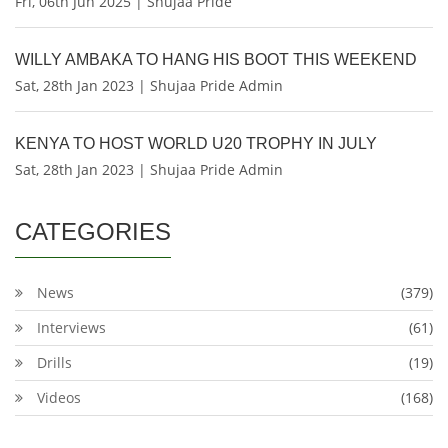
Fri, 06th Jun 2025 | Shujaa Pride
WILLY AMBAKA TO HANG HIS BOOT THIS WEEKEND
Sat, 28th Jan 2023 | Shujaa Pride Admin
KENYA TO HOST WORLD U20 TROPHY IN JULY
Sat, 28th Jan 2023 | Shujaa Pride Admin
CATEGORIES
News
(379)
Interviews
(61)
Drills
(19)
Videos
(168)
********
Repeat the text of the records with "Sat" swapped for "Saturday" everywhere it appears, keeping everything else the same, and leave out the pictures.

Fri, 06th Jun 2025 | Shujaa Pride
WILLY AMBAKA TO HANG HIS BOOT THIS WEEKEND
Saturday, 28th Jan 2023 | Shujaa Pride Admin
KENYA TO HOST WORLD U20 TROPHY IN JULY
Saturday, 28th Jan 2023 | Shujaa Pride Admin
CATEGORIES
News
(379)
Interviews
(61)
Drills
(19)
Videos
(168)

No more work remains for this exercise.